Most of the application logic is tested end-to-end in KupoSpec. This set of tests is only executed if the environment variables CARDANO_NODE_SOCKET
and CARDANO_NODE_CONFIG
are set and rightfully point to a Cardano testnet node. The node is assumed to by somewhat already synced (at least, up to epoch 192).
Various scenarios are tested, including:
- failure recovery when the node isn't up-and-running;
- restarting the application with various combination of options;
- in-memory and on-disk indexing...
In AppSpec, Kupo implements a state-machine testing strategy to test the application as a black box (or as John Hughes says 'a big ball of mud'), alongside with a model. These tests focuses on how kupo maintains a consistent database index w.r.t to the UTxO set. They do so by mocking the networking side of Kupo and modelling that as arbitrarily generated events (roll-forward / roll-backward). This generates a sequence of events which can be interpreted by Kupo and that are interleaved with client requests on the API. The observations on the real application are compared against a simple model (i.e. a linked list of the chain) through post-conditions checked on each query.
On failure, the machinery spits a (somewhat minimal) sequence of events that can lead to a discrepancy between the model and the real world (a.k.a a counter-example). All-in-all, it's a very powerful way to test the ugly parts of the applications.
By default, the state-machine tests only run a few sequences but the number of iterations can be increased using the KUPO_STATE_MACHINE_ITERATIONS
environment variable.
The mailbox component (producer/consumer interface) is written using io-classes
which thereby allows for testing it in simulated IO to look for deadlocks or even, analyze the performance of the pattern: kupo assumes a producer which is much faster than the consumer and MailboxSpec controls that the mailbox patterns performs well with these hypothesis.
Kupo uses the very idiomatic (in Haskell) warp and wai stack for writing the HTTP server. In combination, they allow to decouple the web application logic as pure wai expression and thus, to test it using only pure code. This happens in HttpSpec. In these tests, the database component is stubbed to produce arbitrary data for every request. More, the test(s) do not only runs requests against a pure Wai application, but they also control that the resulting JSON output abides by Kupo's OpenAPI specification. Since server outputs are randomly generated, and each test scenario executed hundred of times, this makes for a good coverage of the JSON specification against outputs produced by the server.
Patterns parsing from text and matching are tested through PatternSpec which makes use of pre-defined cases as Pattern.Fixture. In the fixtures are define addresses made out of various credentials (scripts, verification key hashes). Then, the test defines a matrix of text patterns with the addresses they're expected to match. The addresses, credentials and patterns have been chosen to offer a good coverage of the pattern parsing and matching.
Types are marshalled to and from the database using specific functions. The DatabaseSpec defines roundtrip properties checking that arbitrarily generated data can be marshalled to their database representations, and unmarshalled back to their high-level application form. The module also checks that addresses stored in the database can be fetched correctly via their expected text patterns, translated as SQL(ite) queries.

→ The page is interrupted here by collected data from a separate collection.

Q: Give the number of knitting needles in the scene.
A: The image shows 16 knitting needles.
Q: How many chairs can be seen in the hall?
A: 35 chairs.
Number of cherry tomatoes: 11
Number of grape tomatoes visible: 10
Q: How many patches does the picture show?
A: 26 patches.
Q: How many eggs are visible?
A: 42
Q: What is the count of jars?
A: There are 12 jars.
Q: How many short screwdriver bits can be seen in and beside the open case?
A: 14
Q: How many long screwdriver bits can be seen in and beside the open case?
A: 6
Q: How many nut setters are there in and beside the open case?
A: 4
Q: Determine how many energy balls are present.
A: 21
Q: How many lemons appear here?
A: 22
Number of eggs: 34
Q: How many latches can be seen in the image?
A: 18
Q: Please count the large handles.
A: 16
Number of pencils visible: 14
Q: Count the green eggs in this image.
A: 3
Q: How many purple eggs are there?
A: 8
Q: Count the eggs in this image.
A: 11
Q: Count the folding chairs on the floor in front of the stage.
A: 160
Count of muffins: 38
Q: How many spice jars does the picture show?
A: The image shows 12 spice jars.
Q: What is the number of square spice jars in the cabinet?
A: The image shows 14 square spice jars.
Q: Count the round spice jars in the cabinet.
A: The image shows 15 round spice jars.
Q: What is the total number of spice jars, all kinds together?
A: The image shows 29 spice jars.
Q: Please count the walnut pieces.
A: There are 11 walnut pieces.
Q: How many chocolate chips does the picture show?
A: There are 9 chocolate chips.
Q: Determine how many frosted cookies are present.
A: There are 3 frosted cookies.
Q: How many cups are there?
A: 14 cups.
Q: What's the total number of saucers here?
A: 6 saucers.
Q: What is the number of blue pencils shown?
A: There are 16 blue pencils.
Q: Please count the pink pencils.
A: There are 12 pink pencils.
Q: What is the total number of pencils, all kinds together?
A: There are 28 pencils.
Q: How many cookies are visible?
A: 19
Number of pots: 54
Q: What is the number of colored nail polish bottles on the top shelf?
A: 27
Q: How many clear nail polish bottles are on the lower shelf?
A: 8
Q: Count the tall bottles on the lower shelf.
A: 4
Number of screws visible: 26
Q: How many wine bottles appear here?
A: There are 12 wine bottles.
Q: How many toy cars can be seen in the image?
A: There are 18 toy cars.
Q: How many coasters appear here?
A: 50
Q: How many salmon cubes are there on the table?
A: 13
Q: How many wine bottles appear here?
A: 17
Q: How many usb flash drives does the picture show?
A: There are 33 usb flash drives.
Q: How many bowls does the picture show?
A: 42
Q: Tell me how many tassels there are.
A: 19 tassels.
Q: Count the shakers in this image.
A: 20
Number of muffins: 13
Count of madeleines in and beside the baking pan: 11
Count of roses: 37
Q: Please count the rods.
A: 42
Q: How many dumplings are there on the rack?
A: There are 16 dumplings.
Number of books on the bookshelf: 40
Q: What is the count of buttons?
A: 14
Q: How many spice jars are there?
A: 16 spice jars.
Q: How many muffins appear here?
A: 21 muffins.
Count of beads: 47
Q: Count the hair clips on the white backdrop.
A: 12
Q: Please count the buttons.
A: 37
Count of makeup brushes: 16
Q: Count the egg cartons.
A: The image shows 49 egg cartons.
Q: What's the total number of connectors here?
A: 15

Command-line options are fully tested in OptionsSpec. The test matrix cover various combination of options, testing out few malformed cases as well. ConfigurationSpec controls that well-formed node configurations and genesis files can be parsed, using those served from cardano-configurations. In addition, CardanoSpec also checks using basic properties the parsing from text of a few data-types used in the configuration definition (points, slot, header hash...).